Norfolk State University


Norfolk, Virginia


154,000 square feet

Completion Date:

In Progress

Project Description

Time and technology caught up with Norfolk State University’s beloved Brown Hall, originally built in 1955 at the heart of campus. Mindful of changing pedagogies of the 21st century classroom, NSU made the difficult decision to demolish the original building that served as library, cafeteria, classrooms and administrative offices to make way for a new G.W. C. Brown Hall truly representative of today’s learning and active learning environments.

The new three-story, 154,000 square foot Brown Hall opens in August as home to the College of Liberal Arts and the departments of Mathematics, Mass Communications & Journalism, Business, Social Work, Honors College and Title III offices.  The building hosts a variety of flexible classrooms, distance learning classrooms, computer labs, observation classrooms, meeting rooms, study areas, student lounges, audio and video editing suites, a TV studio, multipurpose black box theater, and a 368 seat theater. The South Lobby includes the Lobby Amphitheater, which accommodates small performances, presentations, and informal collaboration. The North Lobby includes a display gallery sharing the history of Brown Hall.

Key design concepts include opportunities for out-of-classroom instruction. Corridors become “learning nodes,” where students and professors collaborate informally before and after class. Learning moves outdoors with a second-story outdoor classroom and an outdoor amphitheater. Generous glass walls provide sweeping views to an academic quad that includes the Student Service Center, Student Union Center, Nursing & General Education Building and the Lyman Beecher Brooks Library. Nostalgic alumni will recognize the tribute to Brown Hall’s history in the new clock anchoring the building along Corprew Avenue.

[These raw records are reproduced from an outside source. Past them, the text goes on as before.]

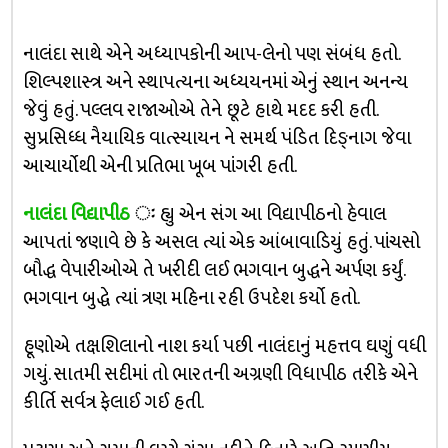
નાલંદા સાથે એને અધ્યાપકોની આપ-લેનો પણ સંબંધ હતો.
શિલ્પશાસ્ત્ર અને સ્થાપત્યના અધ્યયનમાં એનું સ્થાન અનન્ય
જેવું હતું. પલ્લવ રાજાઓએ તેને છૂટે હાથે મદદ કરી હતી.
સુપ્રસિધ્ધ નૈયાયિક વાત્સ્યાયન ને સમર્થ પંડિત દિઙ્‌નાગ જેવા
આચાર્યોથી એની પ્રતિભા ખૂબ પાંગરી હતી.
નાલંદા વિદ્યાપીઠ
ઃ
હ્યુ એન સંગ આ વિદ્યાપીઠનો હેવાલ
આપતાં જણાવે છે કે અસલ ત્યાં એક આંબાવાડિયું હતું. પાંચસો
બૌદ્ધ વેપારીઓએ તે ખરીદી લઈ ભગવાન બુદ્ધને અર્પણ કર્યું.
ભગવાન બુદ્ધે ત્યાં ત્રણ મહિના રહી ઉપદેશ કર્યો હતો.
હૂણોએ તક્ષશિલાનો નાશ કર્યા પછી નાલંદાનું મહત્તવ ઘણું વધી
ગયું. સાતમી સદીમાં તો ભારતની અગ્રણી વિધાપીઠ તરીકે એને
કીર્તિ સર્વત્ર ફેલાઈ ગઈ હતી.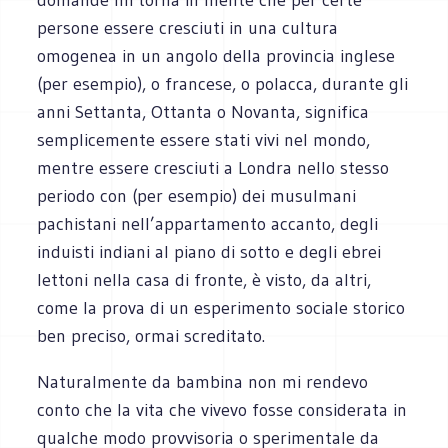
persone essere cresciuti in una cultura
omogenea in un angolo della provincia inglese
(per esempio), o francese, o polacca, durante gli
anni Settanta, Ottanta o Novanta, significa
semplicemente essere stati vivi nel mondo,
mentre essere cresciuti a Londra nello stesso
periodo con (per esempio) dei musulmani
pachistani nell’appartamento accanto, degli
induisti indiani al piano di sotto e degli ebrei
lettoni nella casa di fronte, è visto, da altri,
come la prova di un esperimento sociale storico
ben preciso, ormai screditato.
Naturalmente da bambina non mi rendevo
conto che la vita che vivevo fosse considerata in
qualche modo provvisoria o sperimentale da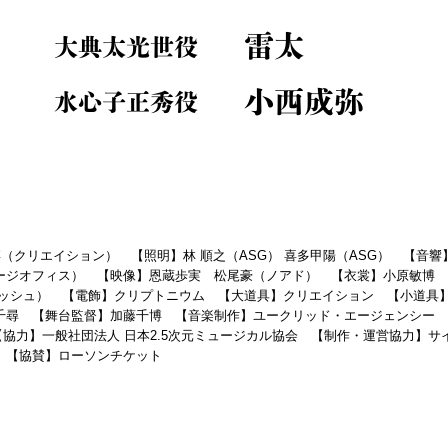
雷太
大典太光世役
小西成弥
水心子正秀役
雅博（クリエイション） 【照明】林 順之（ASG） 喜多甲陽（ASG） 【
ージオフィス） 【映像】恩蔵歩実 松尾豪（ノアド） 【衣裳】小原敏博 【
アッシュ） 【電飾】クリプトニウム 【大道具】クリエイション 【小道具
千尋 【舞台監督】加藤千博 【音楽制作】ユークリッド・エージェンシー 
 【協力】一般社団法人 日本2.5次元ミュージカル協会 【制作・運営協力】
 【協賛】ローソンチケット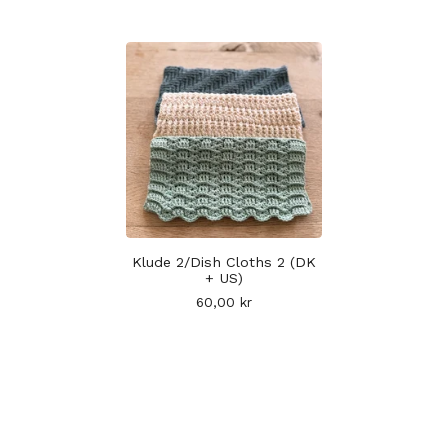
Klude 2/Dish Cloths 2 (DK
+ US)
60,00
kr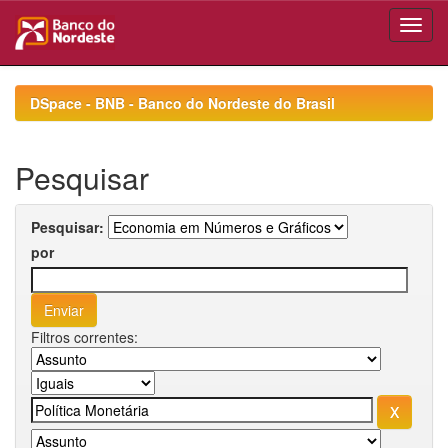
Skip
navigation
DSpace - BNB - Banco do Nordeste do Brasil
Pesquisar
Pesquisar:
por
Filtros correntes: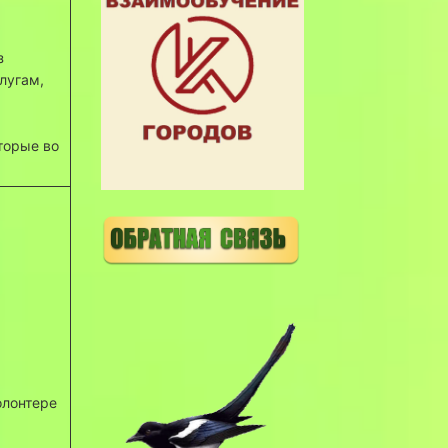
з
лугам,
торые во
олонтере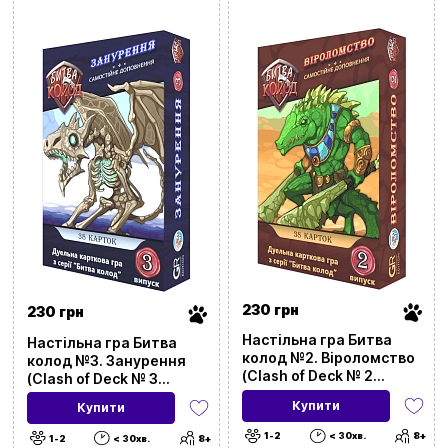
230 грн
230 грн
Настільна гра Битва
Настільна гра Битва
колод №2. Віроломство
колод №3. Занурення
(Clash of Deck № 2
(Clash of Deck № 3
Treachery)
Diving)
Купити
Купити
1-2
< 30хв.
8+
1-2
< 30хв.
8+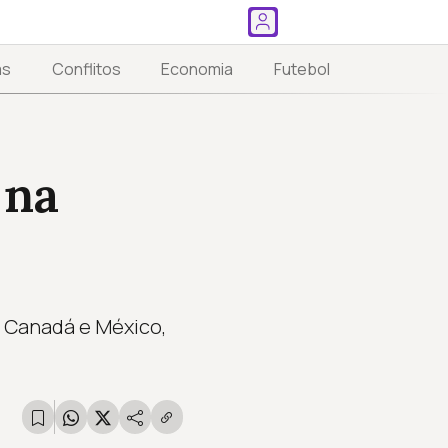
as
Conflitos
Economia
Futebol
 na
, Canadá e México,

WPA tapped an educational consultant to keep faculty, students, and administration involved in the design process, building a sense of ownership, modeling “Active Learning” techniques, and teaching professors how to incorporate advanced technology into teaching techniques and pedagogy. Additionally, more than 200 University stakeholders (professors, administrators, students and Facilities Management staff) were included in early design charrettes.